After months of wondering whether Republicans could come up with something to replace Obamacare, we have our answer.

GOP lawmakers have released a plan that isn’t so much a repeal of the federal healthcare law, but one that keeps it’s most popular parts and dismantles the parts that aren’t so widely popular.

But in doing so, critics say the proposal amounts to a big tax cut for the rich, which likely means shifting costs onto the poor elderly.

POLITICO healthcare reporter Jennifer Haberkorn joins Detroit Today with Stephen Henderson from Washington D.C. to tell us what’s happening on Capitol Hill and the likelihood we’ll see this thing pass.

“It has kind of landed with a thud,” says Haberkorn. “A lot of conservative Republicans say that this is just Obamacare-light and they’re not going to support it.

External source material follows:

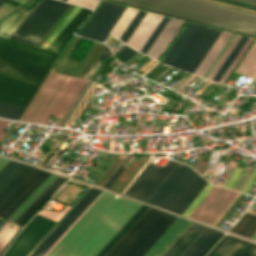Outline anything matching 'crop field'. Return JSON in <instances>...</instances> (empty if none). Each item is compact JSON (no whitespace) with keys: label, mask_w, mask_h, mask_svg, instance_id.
I'll list each match as a JSON object with an SVG mask.
<instances>
[{"label":"crop field","mask_w":256,"mask_h":256,"mask_svg":"<svg viewBox=\"0 0 256 256\" xmlns=\"http://www.w3.org/2000/svg\"><path fill=\"white\" fill-rule=\"evenodd\" d=\"M124 200L104 192L46 256H74ZM140 206L126 199L75 256H96Z\"/></svg>","instance_id":"8a807250"},{"label":"crop field","mask_w":256,"mask_h":256,"mask_svg":"<svg viewBox=\"0 0 256 256\" xmlns=\"http://www.w3.org/2000/svg\"><path fill=\"white\" fill-rule=\"evenodd\" d=\"M256 37V14L202 0H113Z\"/></svg>","instance_id":"ac0d7876"},{"label":"crop field","mask_w":256,"mask_h":256,"mask_svg":"<svg viewBox=\"0 0 256 256\" xmlns=\"http://www.w3.org/2000/svg\"><path fill=\"white\" fill-rule=\"evenodd\" d=\"M84 80L49 72L21 121L45 124L49 115L62 117Z\"/></svg>","instance_id":"34b2d1b8"},{"label":"crop field","mask_w":256,"mask_h":256,"mask_svg":"<svg viewBox=\"0 0 256 256\" xmlns=\"http://www.w3.org/2000/svg\"><path fill=\"white\" fill-rule=\"evenodd\" d=\"M68 6L56 0H42L10 39L35 45Z\"/></svg>","instance_id":"412701ff"},{"label":"crop field","mask_w":256,"mask_h":256,"mask_svg":"<svg viewBox=\"0 0 256 256\" xmlns=\"http://www.w3.org/2000/svg\"><path fill=\"white\" fill-rule=\"evenodd\" d=\"M221 30L199 25L172 67L193 73Z\"/></svg>","instance_id":"f4fd0767"},{"label":"crop field","mask_w":256,"mask_h":256,"mask_svg":"<svg viewBox=\"0 0 256 256\" xmlns=\"http://www.w3.org/2000/svg\"><path fill=\"white\" fill-rule=\"evenodd\" d=\"M56 53L0 37V58L48 71Z\"/></svg>","instance_id":"dd49c442"},{"label":"crop field","mask_w":256,"mask_h":256,"mask_svg":"<svg viewBox=\"0 0 256 256\" xmlns=\"http://www.w3.org/2000/svg\"><path fill=\"white\" fill-rule=\"evenodd\" d=\"M207 183L190 168L160 206L182 214Z\"/></svg>","instance_id":"e52e79f7"},{"label":"crop field","mask_w":256,"mask_h":256,"mask_svg":"<svg viewBox=\"0 0 256 256\" xmlns=\"http://www.w3.org/2000/svg\"><path fill=\"white\" fill-rule=\"evenodd\" d=\"M177 164V162L170 161L168 165L166 164L167 166L162 169L149 163L126 191L125 195L147 202Z\"/></svg>","instance_id":"d8731c3e"},{"label":"crop field","mask_w":256,"mask_h":256,"mask_svg":"<svg viewBox=\"0 0 256 256\" xmlns=\"http://www.w3.org/2000/svg\"><path fill=\"white\" fill-rule=\"evenodd\" d=\"M56 222L37 215L20 233L4 256H27Z\"/></svg>","instance_id":"5a996713"},{"label":"crop field","mask_w":256,"mask_h":256,"mask_svg":"<svg viewBox=\"0 0 256 256\" xmlns=\"http://www.w3.org/2000/svg\"><path fill=\"white\" fill-rule=\"evenodd\" d=\"M236 194L214 186L190 217L212 224Z\"/></svg>","instance_id":"3316defc"},{"label":"crop field","mask_w":256,"mask_h":256,"mask_svg":"<svg viewBox=\"0 0 256 256\" xmlns=\"http://www.w3.org/2000/svg\"><path fill=\"white\" fill-rule=\"evenodd\" d=\"M177 216L162 212L123 256H142L162 233L173 223Z\"/></svg>","instance_id":"28ad6ade"},{"label":"crop field","mask_w":256,"mask_h":256,"mask_svg":"<svg viewBox=\"0 0 256 256\" xmlns=\"http://www.w3.org/2000/svg\"><path fill=\"white\" fill-rule=\"evenodd\" d=\"M100 192L101 190L91 188L30 256H42Z\"/></svg>","instance_id":"d1516ede"},{"label":"crop field","mask_w":256,"mask_h":256,"mask_svg":"<svg viewBox=\"0 0 256 256\" xmlns=\"http://www.w3.org/2000/svg\"><path fill=\"white\" fill-rule=\"evenodd\" d=\"M49 175L37 168L0 207V215L7 219Z\"/></svg>","instance_id":"22f410ed"},{"label":"crop field","mask_w":256,"mask_h":256,"mask_svg":"<svg viewBox=\"0 0 256 256\" xmlns=\"http://www.w3.org/2000/svg\"><path fill=\"white\" fill-rule=\"evenodd\" d=\"M35 169L36 167L10 161L0 171V205Z\"/></svg>","instance_id":"cbeb9de0"},{"label":"crop field","mask_w":256,"mask_h":256,"mask_svg":"<svg viewBox=\"0 0 256 256\" xmlns=\"http://www.w3.org/2000/svg\"><path fill=\"white\" fill-rule=\"evenodd\" d=\"M160 213L149 207L105 256H122Z\"/></svg>","instance_id":"5142ce71"},{"label":"crop field","mask_w":256,"mask_h":256,"mask_svg":"<svg viewBox=\"0 0 256 256\" xmlns=\"http://www.w3.org/2000/svg\"><path fill=\"white\" fill-rule=\"evenodd\" d=\"M119 8L120 5L103 1L94 15L80 29L77 35L97 40Z\"/></svg>","instance_id":"d9b57169"},{"label":"crop field","mask_w":256,"mask_h":256,"mask_svg":"<svg viewBox=\"0 0 256 256\" xmlns=\"http://www.w3.org/2000/svg\"><path fill=\"white\" fill-rule=\"evenodd\" d=\"M36 86L0 76V100L24 107Z\"/></svg>","instance_id":"733c2abd"},{"label":"crop field","mask_w":256,"mask_h":256,"mask_svg":"<svg viewBox=\"0 0 256 256\" xmlns=\"http://www.w3.org/2000/svg\"><path fill=\"white\" fill-rule=\"evenodd\" d=\"M207 256H256V244L226 235Z\"/></svg>","instance_id":"4a817a6b"},{"label":"crop field","mask_w":256,"mask_h":256,"mask_svg":"<svg viewBox=\"0 0 256 256\" xmlns=\"http://www.w3.org/2000/svg\"><path fill=\"white\" fill-rule=\"evenodd\" d=\"M46 71L0 59V75L38 85Z\"/></svg>","instance_id":"bc2a9ffb"},{"label":"crop field","mask_w":256,"mask_h":256,"mask_svg":"<svg viewBox=\"0 0 256 256\" xmlns=\"http://www.w3.org/2000/svg\"><path fill=\"white\" fill-rule=\"evenodd\" d=\"M190 223L191 221L178 217L144 256H161Z\"/></svg>","instance_id":"214f88e0"},{"label":"crop field","mask_w":256,"mask_h":256,"mask_svg":"<svg viewBox=\"0 0 256 256\" xmlns=\"http://www.w3.org/2000/svg\"><path fill=\"white\" fill-rule=\"evenodd\" d=\"M162 17V15L147 12L132 36L127 41V44L140 51L141 47L146 42Z\"/></svg>","instance_id":"92a150f3"},{"label":"crop field","mask_w":256,"mask_h":256,"mask_svg":"<svg viewBox=\"0 0 256 256\" xmlns=\"http://www.w3.org/2000/svg\"><path fill=\"white\" fill-rule=\"evenodd\" d=\"M183 24L184 21L170 18L167 25L164 27L160 35L157 37V39L147 52V55L158 60V58L161 56L163 51L166 49L168 44L171 42V40L174 38V36Z\"/></svg>","instance_id":"dafd665d"},{"label":"crop field","mask_w":256,"mask_h":256,"mask_svg":"<svg viewBox=\"0 0 256 256\" xmlns=\"http://www.w3.org/2000/svg\"><path fill=\"white\" fill-rule=\"evenodd\" d=\"M205 228L202 225L192 222L162 256H181Z\"/></svg>","instance_id":"00972430"},{"label":"crop field","mask_w":256,"mask_h":256,"mask_svg":"<svg viewBox=\"0 0 256 256\" xmlns=\"http://www.w3.org/2000/svg\"><path fill=\"white\" fill-rule=\"evenodd\" d=\"M232 33L224 32L220 34L213 46L210 48L206 56L203 58L199 66L194 71V74L203 77L210 65L213 63L217 55L220 53L222 48L225 46Z\"/></svg>","instance_id":"a9b5d70f"},{"label":"crop field","mask_w":256,"mask_h":256,"mask_svg":"<svg viewBox=\"0 0 256 256\" xmlns=\"http://www.w3.org/2000/svg\"><path fill=\"white\" fill-rule=\"evenodd\" d=\"M189 167L183 165V167H177L176 170L171 174V176L166 180V182L161 186V188L156 192V194L151 198L148 203L159 206L160 203L165 199L169 192L174 188L178 181L183 177L187 172Z\"/></svg>","instance_id":"4177f3b9"},{"label":"crop field","mask_w":256,"mask_h":256,"mask_svg":"<svg viewBox=\"0 0 256 256\" xmlns=\"http://www.w3.org/2000/svg\"><path fill=\"white\" fill-rule=\"evenodd\" d=\"M90 12L91 10L82 8L47 49L58 52L59 48L66 42V40L73 33V31L90 14Z\"/></svg>","instance_id":"730fd06b"},{"label":"crop field","mask_w":256,"mask_h":256,"mask_svg":"<svg viewBox=\"0 0 256 256\" xmlns=\"http://www.w3.org/2000/svg\"><path fill=\"white\" fill-rule=\"evenodd\" d=\"M65 180L66 179L58 176L48 186V188L25 210V212L14 222V224L21 226Z\"/></svg>","instance_id":"eef30255"},{"label":"crop field","mask_w":256,"mask_h":256,"mask_svg":"<svg viewBox=\"0 0 256 256\" xmlns=\"http://www.w3.org/2000/svg\"><path fill=\"white\" fill-rule=\"evenodd\" d=\"M198 27L197 24H191L188 23L186 28L183 30L179 38L176 40L172 48L169 50L165 58L162 60V63H165L169 66L173 63V61L176 59L184 45L187 43L193 32Z\"/></svg>","instance_id":"ae1a2a85"},{"label":"crop field","mask_w":256,"mask_h":256,"mask_svg":"<svg viewBox=\"0 0 256 256\" xmlns=\"http://www.w3.org/2000/svg\"><path fill=\"white\" fill-rule=\"evenodd\" d=\"M256 231V216L246 213L232 229V232L251 238Z\"/></svg>","instance_id":"d3111659"},{"label":"crop field","mask_w":256,"mask_h":256,"mask_svg":"<svg viewBox=\"0 0 256 256\" xmlns=\"http://www.w3.org/2000/svg\"><path fill=\"white\" fill-rule=\"evenodd\" d=\"M57 177L51 174L30 196L29 198L7 219L9 222H14L23 211L46 189V187Z\"/></svg>","instance_id":"750c4746"},{"label":"crop field","mask_w":256,"mask_h":256,"mask_svg":"<svg viewBox=\"0 0 256 256\" xmlns=\"http://www.w3.org/2000/svg\"><path fill=\"white\" fill-rule=\"evenodd\" d=\"M28 15L19 11L0 23V35L9 38Z\"/></svg>","instance_id":"bd1437ed"},{"label":"crop field","mask_w":256,"mask_h":256,"mask_svg":"<svg viewBox=\"0 0 256 256\" xmlns=\"http://www.w3.org/2000/svg\"><path fill=\"white\" fill-rule=\"evenodd\" d=\"M236 71L256 78V43L243 59Z\"/></svg>","instance_id":"1d83c4d3"},{"label":"crop field","mask_w":256,"mask_h":256,"mask_svg":"<svg viewBox=\"0 0 256 256\" xmlns=\"http://www.w3.org/2000/svg\"><path fill=\"white\" fill-rule=\"evenodd\" d=\"M138 12L137 9L127 7L126 11L123 13L121 18L115 24L113 29L110 31L109 34L113 35L114 37L118 38L124 32L128 24L131 22L135 14Z\"/></svg>","instance_id":"120bbe31"},{"label":"crop field","mask_w":256,"mask_h":256,"mask_svg":"<svg viewBox=\"0 0 256 256\" xmlns=\"http://www.w3.org/2000/svg\"><path fill=\"white\" fill-rule=\"evenodd\" d=\"M248 40V37H244L242 36V38L240 39V41L237 43V45L235 46V48L233 49V51L231 52V54L229 55V57L226 59V61L224 62V64L222 65V67L220 68V70L218 71V73L215 75V77L213 78V81H217L221 78V76L223 75V73L226 71V69L228 68V66L231 64V62L233 61V59L235 58V56L238 54V52L240 51V49L243 47V45L245 44V42Z\"/></svg>","instance_id":"d32e631a"},{"label":"crop field","mask_w":256,"mask_h":256,"mask_svg":"<svg viewBox=\"0 0 256 256\" xmlns=\"http://www.w3.org/2000/svg\"><path fill=\"white\" fill-rule=\"evenodd\" d=\"M80 9L81 7L76 6L73 11L64 19V21L55 29V31L47 38V40L41 45V48L46 49Z\"/></svg>","instance_id":"5866460e"},{"label":"crop field","mask_w":256,"mask_h":256,"mask_svg":"<svg viewBox=\"0 0 256 256\" xmlns=\"http://www.w3.org/2000/svg\"><path fill=\"white\" fill-rule=\"evenodd\" d=\"M22 107L11 105L0 101V117L16 119Z\"/></svg>","instance_id":"028f5c9d"},{"label":"crop field","mask_w":256,"mask_h":256,"mask_svg":"<svg viewBox=\"0 0 256 256\" xmlns=\"http://www.w3.org/2000/svg\"><path fill=\"white\" fill-rule=\"evenodd\" d=\"M146 208L142 205L138 211L129 219V221L119 230V232L109 241V243L100 251L97 256H101L113 243L114 241L127 229V227L140 215V213Z\"/></svg>","instance_id":"e1f06a70"},{"label":"crop field","mask_w":256,"mask_h":256,"mask_svg":"<svg viewBox=\"0 0 256 256\" xmlns=\"http://www.w3.org/2000/svg\"><path fill=\"white\" fill-rule=\"evenodd\" d=\"M12 226V227H11ZM17 230V227L5 223L3 227L0 229V251L5 246V244L8 242V240L11 238V236L14 234V232Z\"/></svg>","instance_id":"0bd39190"},{"label":"crop field","mask_w":256,"mask_h":256,"mask_svg":"<svg viewBox=\"0 0 256 256\" xmlns=\"http://www.w3.org/2000/svg\"><path fill=\"white\" fill-rule=\"evenodd\" d=\"M145 14H146L145 11L139 10V12L134 17L130 25L127 27L123 35L120 37V40L126 43V41L130 37V35L133 33V31L135 30V28L137 27V25L139 24V22L141 21V19L144 17Z\"/></svg>","instance_id":"b80d0937"},{"label":"crop field","mask_w":256,"mask_h":256,"mask_svg":"<svg viewBox=\"0 0 256 256\" xmlns=\"http://www.w3.org/2000/svg\"><path fill=\"white\" fill-rule=\"evenodd\" d=\"M240 38H241V36L236 35V37L234 38V40L232 41L230 46L227 48V50L225 51V53L223 54V56L221 57V59L219 60L217 65L215 66V68L212 70V72L208 76L209 79L212 80V78L214 77L216 72L219 70V68L221 67V65L223 64L225 59L228 57V55L230 54V52L232 51V49L234 48V46L236 45V43L239 41Z\"/></svg>","instance_id":"c035e120"},{"label":"crop field","mask_w":256,"mask_h":256,"mask_svg":"<svg viewBox=\"0 0 256 256\" xmlns=\"http://www.w3.org/2000/svg\"><path fill=\"white\" fill-rule=\"evenodd\" d=\"M169 20V17L164 16V18L162 19V21L159 23V25L157 26V28L155 29V31L152 33V35L150 36V38L148 39V41L146 42V44L143 46V48L141 49V52L146 53L147 50L149 49V47L152 45V43L154 42V40L156 39V37L159 35V33L161 32V30L163 29V27L165 26V24L167 23V21Z\"/></svg>","instance_id":"c21b1889"},{"label":"crop field","mask_w":256,"mask_h":256,"mask_svg":"<svg viewBox=\"0 0 256 256\" xmlns=\"http://www.w3.org/2000/svg\"><path fill=\"white\" fill-rule=\"evenodd\" d=\"M253 41L252 38H249V40L246 42V44L244 45V47L241 49V51L239 52V54L236 56V58L234 59V61L232 62V64L229 66V68L227 69V71L224 73V75L222 76V78L219 80L220 83H224V81L226 80V78L229 76V74L231 73V71L233 70V68L235 67V65L237 64V62L240 60V58L242 57V55L244 54V52L246 51V49L248 48V46L251 44V42ZM250 47V46H249Z\"/></svg>","instance_id":"03da06ac"},{"label":"crop field","mask_w":256,"mask_h":256,"mask_svg":"<svg viewBox=\"0 0 256 256\" xmlns=\"http://www.w3.org/2000/svg\"><path fill=\"white\" fill-rule=\"evenodd\" d=\"M213 186L207 184L206 187L201 191V193L196 197V199L190 204V206L185 210L183 215L189 216L191 212L196 208V206L201 202V200L206 196V194L211 190Z\"/></svg>","instance_id":"b54c1fbb"},{"label":"crop field","mask_w":256,"mask_h":256,"mask_svg":"<svg viewBox=\"0 0 256 256\" xmlns=\"http://www.w3.org/2000/svg\"><path fill=\"white\" fill-rule=\"evenodd\" d=\"M221 233L222 232L215 230L192 256H201Z\"/></svg>","instance_id":"5d738f31"},{"label":"crop field","mask_w":256,"mask_h":256,"mask_svg":"<svg viewBox=\"0 0 256 256\" xmlns=\"http://www.w3.org/2000/svg\"><path fill=\"white\" fill-rule=\"evenodd\" d=\"M126 9V7L122 6L120 8V10L117 12V14L115 15V17L112 19V21L110 22V24L108 25V27L105 29V31L103 32V34L100 36V38L98 39V41L103 42L108 36H109V31L112 29V27L114 26V24L116 23V21L119 19V17L121 16V14L123 13V11Z\"/></svg>","instance_id":"d23c7cc5"},{"label":"crop field","mask_w":256,"mask_h":256,"mask_svg":"<svg viewBox=\"0 0 256 256\" xmlns=\"http://www.w3.org/2000/svg\"><path fill=\"white\" fill-rule=\"evenodd\" d=\"M130 156H128L125 161L118 167V169L114 172V174L109 178V180L105 183L104 187L110 189L111 186L115 183V181L120 177V175L124 172L125 168L122 166L124 163L129 159Z\"/></svg>","instance_id":"425ffa30"},{"label":"crop field","mask_w":256,"mask_h":256,"mask_svg":"<svg viewBox=\"0 0 256 256\" xmlns=\"http://www.w3.org/2000/svg\"><path fill=\"white\" fill-rule=\"evenodd\" d=\"M111 54L109 48H107L105 46V48L103 49L102 53L100 54V56L98 57V59L96 60L95 64L93 65V67L91 68V70L89 71L88 75L86 76V79L90 80L91 76L93 75L94 71L96 70L97 66L99 65L100 61L103 58H107L109 55Z\"/></svg>","instance_id":"25e5ab78"},{"label":"crop field","mask_w":256,"mask_h":256,"mask_svg":"<svg viewBox=\"0 0 256 256\" xmlns=\"http://www.w3.org/2000/svg\"><path fill=\"white\" fill-rule=\"evenodd\" d=\"M88 84H89V82L86 81V83L84 84V86L82 87V89L80 90V92L78 93V95L76 96V98L74 99V101L72 102V104L70 105V107L68 108L66 113L64 114V116L62 117V119L60 120V122L58 123L59 126H62V124L66 120L67 116L69 115V113L71 112L73 107L75 106L76 102L78 101V99L80 98V96L82 95V93L84 92V90Z\"/></svg>","instance_id":"73cf0c24"},{"label":"crop field","mask_w":256,"mask_h":256,"mask_svg":"<svg viewBox=\"0 0 256 256\" xmlns=\"http://www.w3.org/2000/svg\"><path fill=\"white\" fill-rule=\"evenodd\" d=\"M243 169L236 167L234 172L232 173L231 177L229 178L228 182L226 183L225 187L232 189L233 185L237 181L238 177L242 173Z\"/></svg>","instance_id":"89e229c0"},{"label":"crop field","mask_w":256,"mask_h":256,"mask_svg":"<svg viewBox=\"0 0 256 256\" xmlns=\"http://www.w3.org/2000/svg\"><path fill=\"white\" fill-rule=\"evenodd\" d=\"M137 53L138 52L129 47L117 56L125 63Z\"/></svg>","instance_id":"1f2cbd36"},{"label":"crop field","mask_w":256,"mask_h":256,"mask_svg":"<svg viewBox=\"0 0 256 256\" xmlns=\"http://www.w3.org/2000/svg\"><path fill=\"white\" fill-rule=\"evenodd\" d=\"M68 2H72L89 8H94L98 0H68Z\"/></svg>","instance_id":"dbb93151"},{"label":"crop field","mask_w":256,"mask_h":256,"mask_svg":"<svg viewBox=\"0 0 256 256\" xmlns=\"http://www.w3.org/2000/svg\"><path fill=\"white\" fill-rule=\"evenodd\" d=\"M213 229H210L205 236L194 246V248L186 255V256H191L197 249L198 247L209 237V235L213 232Z\"/></svg>","instance_id":"0fb4a251"},{"label":"crop field","mask_w":256,"mask_h":256,"mask_svg":"<svg viewBox=\"0 0 256 256\" xmlns=\"http://www.w3.org/2000/svg\"><path fill=\"white\" fill-rule=\"evenodd\" d=\"M89 189H90V188H88V189L86 190V192H87ZM86 192L75 202V204L66 212V214L58 221V223H59V222L67 215V213L77 204V202L86 194ZM58 223L52 228V230L58 225ZM52 230H51V231H52ZM51 231H50V232H51ZM50 232H49V233H50ZM49 233H48V234H49ZM48 234L41 240V242L48 236ZM41 242H40V243H41ZM40 243H39V244H40ZM39 244L30 252V254L39 246ZM30 254H29V255H30ZM29 255H28V256H29Z\"/></svg>","instance_id":"1d79db26"},{"label":"crop field","mask_w":256,"mask_h":256,"mask_svg":"<svg viewBox=\"0 0 256 256\" xmlns=\"http://www.w3.org/2000/svg\"><path fill=\"white\" fill-rule=\"evenodd\" d=\"M207 162L205 161H200L199 159L197 160L195 169L202 175L205 169Z\"/></svg>","instance_id":"9d1cf04e"},{"label":"crop field","mask_w":256,"mask_h":256,"mask_svg":"<svg viewBox=\"0 0 256 256\" xmlns=\"http://www.w3.org/2000/svg\"><path fill=\"white\" fill-rule=\"evenodd\" d=\"M210 228H206L203 233L193 242V244L184 252L182 256H185L192 248L193 246L204 236V234L209 230Z\"/></svg>","instance_id":"447ae74e"},{"label":"crop field","mask_w":256,"mask_h":256,"mask_svg":"<svg viewBox=\"0 0 256 256\" xmlns=\"http://www.w3.org/2000/svg\"><path fill=\"white\" fill-rule=\"evenodd\" d=\"M256 178V170L255 172L253 173L252 177L250 178V180L248 181L247 185L245 186L243 192L244 193H247V191L249 190L250 186L252 185V183L254 182Z\"/></svg>","instance_id":"0765c3eb"},{"label":"crop field","mask_w":256,"mask_h":256,"mask_svg":"<svg viewBox=\"0 0 256 256\" xmlns=\"http://www.w3.org/2000/svg\"><path fill=\"white\" fill-rule=\"evenodd\" d=\"M8 124V121L0 120V137L4 138L6 135L5 132H2L5 126Z\"/></svg>","instance_id":"db79e9e6"},{"label":"crop field","mask_w":256,"mask_h":256,"mask_svg":"<svg viewBox=\"0 0 256 256\" xmlns=\"http://www.w3.org/2000/svg\"><path fill=\"white\" fill-rule=\"evenodd\" d=\"M39 2H37L36 0L33 1L31 4L27 5L26 7H24L23 11L29 13Z\"/></svg>","instance_id":"7b73153f"},{"label":"crop field","mask_w":256,"mask_h":256,"mask_svg":"<svg viewBox=\"0 0 256 256\" xmlns=\"http://www.w3.org/2000/svg\"><path fill=\"white\" fill-rule=\"evenodd\" d=\"M92 84V82H90V84L88 85V87L86 88L85 92L83 93V95L81 96V98L79 99V101L77 102L76 106L74 107V109L72 110V112L70 113V115L68 116L67 120L65 121V123L63 124V126H65V124L67 123V121L69 120L70 116L72 115V113L74 112V110L76 109V107L78 106L79 102L81 101V99L83 98V96L85 95V93L87 92L88 88L90 87V85Z\"/></svg>","instance_id":"78b8030e"},{"label":"crop field","mask_w":256,"mask_h":256,"mask_svg":"<svg viewBox=\"0 0 256 256\" xmlns=\"http://www.w3.org/2000/svg\"><path fill=\"white\" fill-rule=\"evenodd\" d=\"M195 78V76H191L189 79H187L181 86H179L176 90H178L179 92L185 87L187 86L193 79Z\"/></svg>","instance_id":"0f1d7ab4"},{"label":"crop field","mask_w":256,"mask_h":256,"mask_svg":"<svg viewBox=\"0 0 256 256\" xmlns=\"http://www.w3.org/2000/svg\"><path fill=\"white\" fill-rule=\"evenodd\" d=\"M9 162V160H5L0 158V170Z\"/></svg>","instance_id":"e1d0b9f6"},{"label":"crop field","mask_w":256,"mask_h":256,"mask_svg":"<svg viewBox=\"0 0 256 256\" xmlns=\"http://www.w3.org/2000/svg\"><path fill=\"white\" fill-rule=\"evenodd\" d=\"M239 1H243V2H246V3H250V4L256 5V0H239Z\"/></svg>","instance_id":"ae633e8c"},{"label":"crop field","mask_w":256,"mask_h":256,"mask_svg":"<svg viewBox=\"0 0 256 256\" xmlns=\"http://www.w3.org/2000/svg\"><path fill=\"white\" fill-rule=\"evenodd\" d=\"M255 238H256V232H255V234L252 236V239L255 240Z\"/></svg>","instance_id":"d14b1444"},{"label":"crop field","mask_w":256,"mask_h":256,"mask_svg":"<svg viewBox=\"0 0 256 256\" xmlns=\"http://www.w3.org/2000/svg\"><path fill=\"white\" fill-rule=\"evenodd\" d=\"M6 223V222H5ZM4 224V221H2V223L0 224V228H1V226ZM3 227V226H2Z\"/></svg>","instance_id":"c39391a2"},{"label":"crop field","mask_w":256,"mask_h":256,"mask_svg":"<svg viewBox=\"0 0 256 256\" xmlns=\"http://www.w3.org/2000/svg\"><path fill=\"white\" fill-rule=\"evenodd\" d=\"M2 138H0V142H1Z\"/></svg>","instance_id":"ade564c9"},{"label":"crop field","mask_w":256,"mask_h":256,"mask_svg":"<svg viewBox=\"0 0 256 256\" xmlns=\"http://www.w3.org/2000/svg\"><path fill=\"white\" fill-rule=\"evenodd\" d=\"M64 1H67V0H64Z\"/></svg>","instance_id":"c5b07064"},{"label":"crop field","mask_w":256,"mask_h":256,"mask_svg":"<svg viewBox=\"0 0 256 256\" xmlns=\"http://www.w3.org/2000/svg\"><path fill=\"white\" fill-rule=\"evenodd\" d=\"M0 223H1V220H0Z\"/></svg>","instance_id":"c3a83c6f"}]
</instances>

A couple of moderate Republicans say that it doesn’t do enough to protect the most low-income people, particularly people on Medicaid. And a lot of the advocacy organizations involved in healthcare, such as all the major hospital associations, all the major physician organizations say that they won’t not support this either.”

“As of right now, Republicans are kind of swimming upstream with this bill.”

Henderson is also joined by Marianne Udow-Phillips, director of the Ann Arbor-based Center for Healthcare Research & Transformation. She says most of the people who need coverage most would likely see higher insurance costs.

“People who are older, people who are not healthy, people who are low-income would face many more challenges in affording healthcare coverage under this bill.”